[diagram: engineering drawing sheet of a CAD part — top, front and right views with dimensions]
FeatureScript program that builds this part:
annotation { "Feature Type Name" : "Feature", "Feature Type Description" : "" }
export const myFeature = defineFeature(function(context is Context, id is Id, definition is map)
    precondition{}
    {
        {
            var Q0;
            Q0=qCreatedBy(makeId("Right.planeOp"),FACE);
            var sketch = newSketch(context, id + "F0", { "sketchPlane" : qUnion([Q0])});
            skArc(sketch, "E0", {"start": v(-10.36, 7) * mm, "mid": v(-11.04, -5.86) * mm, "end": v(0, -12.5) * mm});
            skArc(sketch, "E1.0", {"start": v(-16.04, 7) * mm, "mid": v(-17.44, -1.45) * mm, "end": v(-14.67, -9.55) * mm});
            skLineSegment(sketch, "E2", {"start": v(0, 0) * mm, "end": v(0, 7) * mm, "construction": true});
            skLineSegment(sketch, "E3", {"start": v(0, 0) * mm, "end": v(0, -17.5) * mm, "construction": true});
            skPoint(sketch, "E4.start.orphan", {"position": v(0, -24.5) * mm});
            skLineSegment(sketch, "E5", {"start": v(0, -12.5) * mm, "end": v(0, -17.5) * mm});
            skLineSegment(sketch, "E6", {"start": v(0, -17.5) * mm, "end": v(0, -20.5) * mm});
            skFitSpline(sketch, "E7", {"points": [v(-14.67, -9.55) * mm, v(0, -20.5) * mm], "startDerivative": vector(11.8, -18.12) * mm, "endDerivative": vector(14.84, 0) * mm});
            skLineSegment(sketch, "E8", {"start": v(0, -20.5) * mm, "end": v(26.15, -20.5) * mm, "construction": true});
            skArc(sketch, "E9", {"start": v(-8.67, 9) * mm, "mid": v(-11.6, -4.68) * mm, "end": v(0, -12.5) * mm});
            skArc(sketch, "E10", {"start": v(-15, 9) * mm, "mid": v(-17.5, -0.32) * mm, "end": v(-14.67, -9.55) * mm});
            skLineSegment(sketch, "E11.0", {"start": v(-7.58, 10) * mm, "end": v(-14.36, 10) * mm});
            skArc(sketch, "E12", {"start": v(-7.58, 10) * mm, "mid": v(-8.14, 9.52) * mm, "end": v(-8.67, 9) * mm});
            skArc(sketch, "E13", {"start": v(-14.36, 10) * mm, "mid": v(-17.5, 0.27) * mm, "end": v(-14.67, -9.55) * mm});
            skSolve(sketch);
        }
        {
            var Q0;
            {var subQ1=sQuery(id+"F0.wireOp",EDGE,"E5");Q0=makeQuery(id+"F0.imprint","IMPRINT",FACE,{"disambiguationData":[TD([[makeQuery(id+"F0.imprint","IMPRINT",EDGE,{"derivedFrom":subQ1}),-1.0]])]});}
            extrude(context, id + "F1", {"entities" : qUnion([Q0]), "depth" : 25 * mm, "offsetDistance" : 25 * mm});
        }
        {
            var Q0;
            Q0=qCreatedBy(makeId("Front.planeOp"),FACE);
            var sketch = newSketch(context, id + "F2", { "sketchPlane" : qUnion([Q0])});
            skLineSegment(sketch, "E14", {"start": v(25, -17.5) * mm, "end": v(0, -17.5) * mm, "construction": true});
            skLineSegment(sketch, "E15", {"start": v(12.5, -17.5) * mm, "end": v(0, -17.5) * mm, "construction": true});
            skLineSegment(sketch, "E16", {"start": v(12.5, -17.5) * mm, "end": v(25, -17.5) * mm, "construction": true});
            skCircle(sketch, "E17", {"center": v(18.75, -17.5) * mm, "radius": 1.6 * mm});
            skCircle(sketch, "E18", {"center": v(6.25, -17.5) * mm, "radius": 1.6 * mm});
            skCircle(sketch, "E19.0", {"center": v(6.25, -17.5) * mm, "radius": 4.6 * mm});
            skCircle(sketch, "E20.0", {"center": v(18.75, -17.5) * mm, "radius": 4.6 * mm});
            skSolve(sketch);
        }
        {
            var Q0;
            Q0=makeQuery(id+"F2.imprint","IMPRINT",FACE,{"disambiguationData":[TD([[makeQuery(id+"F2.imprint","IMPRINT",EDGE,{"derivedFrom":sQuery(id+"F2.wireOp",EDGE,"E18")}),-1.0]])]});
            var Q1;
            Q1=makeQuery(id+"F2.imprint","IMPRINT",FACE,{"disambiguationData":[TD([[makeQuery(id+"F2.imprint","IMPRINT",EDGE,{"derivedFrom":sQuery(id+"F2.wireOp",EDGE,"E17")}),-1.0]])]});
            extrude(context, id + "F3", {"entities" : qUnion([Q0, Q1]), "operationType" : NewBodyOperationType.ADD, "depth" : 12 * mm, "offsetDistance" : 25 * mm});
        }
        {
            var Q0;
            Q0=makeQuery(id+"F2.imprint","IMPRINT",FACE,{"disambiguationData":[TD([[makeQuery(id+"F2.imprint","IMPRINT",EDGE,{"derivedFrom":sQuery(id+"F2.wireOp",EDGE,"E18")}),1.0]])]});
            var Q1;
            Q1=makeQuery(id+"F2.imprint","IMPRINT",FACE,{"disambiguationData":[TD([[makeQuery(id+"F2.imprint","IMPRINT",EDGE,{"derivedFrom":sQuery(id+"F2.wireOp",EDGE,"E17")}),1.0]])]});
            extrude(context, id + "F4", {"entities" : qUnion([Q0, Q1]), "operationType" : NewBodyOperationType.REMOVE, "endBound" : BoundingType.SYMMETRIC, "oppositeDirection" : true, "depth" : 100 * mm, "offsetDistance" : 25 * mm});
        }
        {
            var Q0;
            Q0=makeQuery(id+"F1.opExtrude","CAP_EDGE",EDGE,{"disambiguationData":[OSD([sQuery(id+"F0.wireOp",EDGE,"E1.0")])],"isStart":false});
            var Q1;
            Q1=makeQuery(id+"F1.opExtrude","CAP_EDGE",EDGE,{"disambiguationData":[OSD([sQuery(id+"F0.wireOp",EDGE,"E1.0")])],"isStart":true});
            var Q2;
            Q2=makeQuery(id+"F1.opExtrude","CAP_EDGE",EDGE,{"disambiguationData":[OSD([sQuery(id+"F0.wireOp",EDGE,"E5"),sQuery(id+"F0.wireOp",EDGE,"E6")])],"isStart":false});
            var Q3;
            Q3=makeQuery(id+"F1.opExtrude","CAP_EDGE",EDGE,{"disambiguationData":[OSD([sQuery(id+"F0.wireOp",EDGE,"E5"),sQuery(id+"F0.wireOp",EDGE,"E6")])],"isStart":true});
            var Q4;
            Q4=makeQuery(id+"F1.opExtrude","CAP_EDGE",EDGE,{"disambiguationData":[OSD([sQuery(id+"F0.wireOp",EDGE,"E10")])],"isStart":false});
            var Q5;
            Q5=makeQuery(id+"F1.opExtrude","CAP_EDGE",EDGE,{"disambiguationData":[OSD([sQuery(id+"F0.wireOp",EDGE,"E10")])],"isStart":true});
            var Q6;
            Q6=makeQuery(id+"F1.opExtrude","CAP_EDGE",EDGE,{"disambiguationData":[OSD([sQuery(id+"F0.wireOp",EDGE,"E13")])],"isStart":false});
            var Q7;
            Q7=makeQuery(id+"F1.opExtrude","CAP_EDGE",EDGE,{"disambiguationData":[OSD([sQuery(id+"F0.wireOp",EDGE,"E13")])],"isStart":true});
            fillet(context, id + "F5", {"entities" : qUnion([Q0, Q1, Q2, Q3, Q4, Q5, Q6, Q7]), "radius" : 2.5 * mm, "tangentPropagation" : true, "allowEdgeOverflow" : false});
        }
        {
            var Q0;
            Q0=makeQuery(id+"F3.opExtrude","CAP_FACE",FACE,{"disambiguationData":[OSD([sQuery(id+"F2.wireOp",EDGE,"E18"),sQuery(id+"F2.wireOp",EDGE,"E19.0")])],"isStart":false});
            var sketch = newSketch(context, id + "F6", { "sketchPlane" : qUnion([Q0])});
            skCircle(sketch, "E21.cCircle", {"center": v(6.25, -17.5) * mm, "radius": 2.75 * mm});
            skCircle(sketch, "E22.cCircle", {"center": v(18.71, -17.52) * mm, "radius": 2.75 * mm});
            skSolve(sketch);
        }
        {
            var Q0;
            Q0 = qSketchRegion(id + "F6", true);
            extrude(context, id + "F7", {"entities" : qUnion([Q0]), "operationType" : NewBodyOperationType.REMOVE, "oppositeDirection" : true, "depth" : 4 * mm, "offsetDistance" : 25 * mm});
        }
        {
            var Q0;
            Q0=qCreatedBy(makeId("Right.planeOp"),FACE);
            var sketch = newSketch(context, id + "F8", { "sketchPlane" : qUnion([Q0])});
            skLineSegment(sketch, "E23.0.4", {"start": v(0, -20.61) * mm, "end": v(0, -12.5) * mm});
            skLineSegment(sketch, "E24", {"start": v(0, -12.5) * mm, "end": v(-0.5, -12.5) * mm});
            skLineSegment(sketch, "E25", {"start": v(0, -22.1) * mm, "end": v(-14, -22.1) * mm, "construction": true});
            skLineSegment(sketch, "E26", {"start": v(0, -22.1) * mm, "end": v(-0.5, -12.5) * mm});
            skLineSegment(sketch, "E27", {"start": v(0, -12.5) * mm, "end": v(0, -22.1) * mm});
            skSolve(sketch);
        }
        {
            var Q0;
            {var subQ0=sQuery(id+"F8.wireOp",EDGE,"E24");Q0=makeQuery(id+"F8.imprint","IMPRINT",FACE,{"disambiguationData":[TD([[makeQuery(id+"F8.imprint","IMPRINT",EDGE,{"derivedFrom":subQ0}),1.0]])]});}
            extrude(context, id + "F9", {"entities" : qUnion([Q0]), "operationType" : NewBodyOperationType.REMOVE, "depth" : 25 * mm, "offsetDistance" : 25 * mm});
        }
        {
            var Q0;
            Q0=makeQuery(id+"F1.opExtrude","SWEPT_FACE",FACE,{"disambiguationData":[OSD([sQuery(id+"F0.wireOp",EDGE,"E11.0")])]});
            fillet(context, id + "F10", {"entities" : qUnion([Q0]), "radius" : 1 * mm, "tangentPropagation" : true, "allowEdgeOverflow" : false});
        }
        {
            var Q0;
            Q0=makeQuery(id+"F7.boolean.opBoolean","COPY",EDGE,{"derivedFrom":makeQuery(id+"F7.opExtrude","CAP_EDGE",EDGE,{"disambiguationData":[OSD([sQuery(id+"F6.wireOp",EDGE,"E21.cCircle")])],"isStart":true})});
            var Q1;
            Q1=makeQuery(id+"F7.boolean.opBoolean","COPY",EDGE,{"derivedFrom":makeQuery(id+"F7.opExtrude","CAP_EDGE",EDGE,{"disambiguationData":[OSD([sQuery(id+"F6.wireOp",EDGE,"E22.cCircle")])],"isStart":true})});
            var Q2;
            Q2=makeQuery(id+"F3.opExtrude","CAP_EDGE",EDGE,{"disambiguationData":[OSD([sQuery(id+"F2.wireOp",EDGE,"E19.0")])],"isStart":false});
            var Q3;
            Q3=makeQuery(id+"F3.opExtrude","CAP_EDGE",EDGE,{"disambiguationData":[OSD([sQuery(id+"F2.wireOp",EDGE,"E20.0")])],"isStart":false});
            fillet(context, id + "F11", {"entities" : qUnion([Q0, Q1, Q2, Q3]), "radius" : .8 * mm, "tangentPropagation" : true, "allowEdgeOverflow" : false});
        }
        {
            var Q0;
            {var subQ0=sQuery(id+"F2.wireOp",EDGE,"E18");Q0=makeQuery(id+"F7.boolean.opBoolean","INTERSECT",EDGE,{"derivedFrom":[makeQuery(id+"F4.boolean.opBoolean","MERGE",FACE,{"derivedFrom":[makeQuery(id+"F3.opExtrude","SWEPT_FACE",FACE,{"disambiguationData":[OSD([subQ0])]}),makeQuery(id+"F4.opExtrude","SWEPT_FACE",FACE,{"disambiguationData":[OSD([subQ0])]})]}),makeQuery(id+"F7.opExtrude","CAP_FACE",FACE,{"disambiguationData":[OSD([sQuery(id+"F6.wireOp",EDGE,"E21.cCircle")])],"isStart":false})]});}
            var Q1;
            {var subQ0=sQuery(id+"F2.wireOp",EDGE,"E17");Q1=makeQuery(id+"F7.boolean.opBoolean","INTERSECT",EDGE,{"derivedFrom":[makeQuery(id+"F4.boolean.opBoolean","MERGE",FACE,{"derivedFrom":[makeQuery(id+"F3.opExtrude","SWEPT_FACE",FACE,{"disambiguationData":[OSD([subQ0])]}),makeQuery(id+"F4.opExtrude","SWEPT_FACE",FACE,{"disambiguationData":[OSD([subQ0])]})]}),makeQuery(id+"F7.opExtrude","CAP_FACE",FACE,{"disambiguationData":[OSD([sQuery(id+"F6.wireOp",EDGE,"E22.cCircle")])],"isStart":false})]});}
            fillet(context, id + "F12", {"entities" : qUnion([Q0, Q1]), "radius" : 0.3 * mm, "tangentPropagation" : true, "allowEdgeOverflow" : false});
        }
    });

_ _ _ _ _ _ _

#### Exercise description
Reproduce, character for character, everything above from the start of the rows down to and including the line containing "v(0, -24.5) *".

#### The output
[diagram: engineering drawing sheet of a CAD part — top, front and right views with dimensions]
FeatureScript program that builds this part:
annotation { "Feature Type Name" : "Feature", "Feature Type Description" : "" }
export const myFeature = defineFeature(function(context is Context, id is Id, definition is map)
    precondition{}
    {
        {
            var Q0;
            Q0=qCreatedBy(makeId("Right.planeOp"),FACE);
            var sketch = newSketch(context, id + "F0", { "sketchPlane" : qUnion([Q0])});
            skArc(sketch, "E0", {"start": v(-10.36, 7) * mm, "mid": v(-11.04, -5.86) * mm, "end": v(0, -12.5) * mm});
            skArc(sketch, "E1.0", {"start": v(-16.04, 7) * mm, "mid": v(-17.44, -1.45) * mm, "end": v(-14.67, -9.55) * mm});
            skLineSegment(sketch, "E2", {"start": v(0, 0) * mm, "end": v(0, 7) * mm, "construction": true});
            skLineSegment(sketch, "E3", {"start": v(0, 0) * mm, "end": v(0, -17.5) * mm, "construction": true});
            skPoint(sketch, "E4.start.orphan", {"position": v(0, -24.5) * mm});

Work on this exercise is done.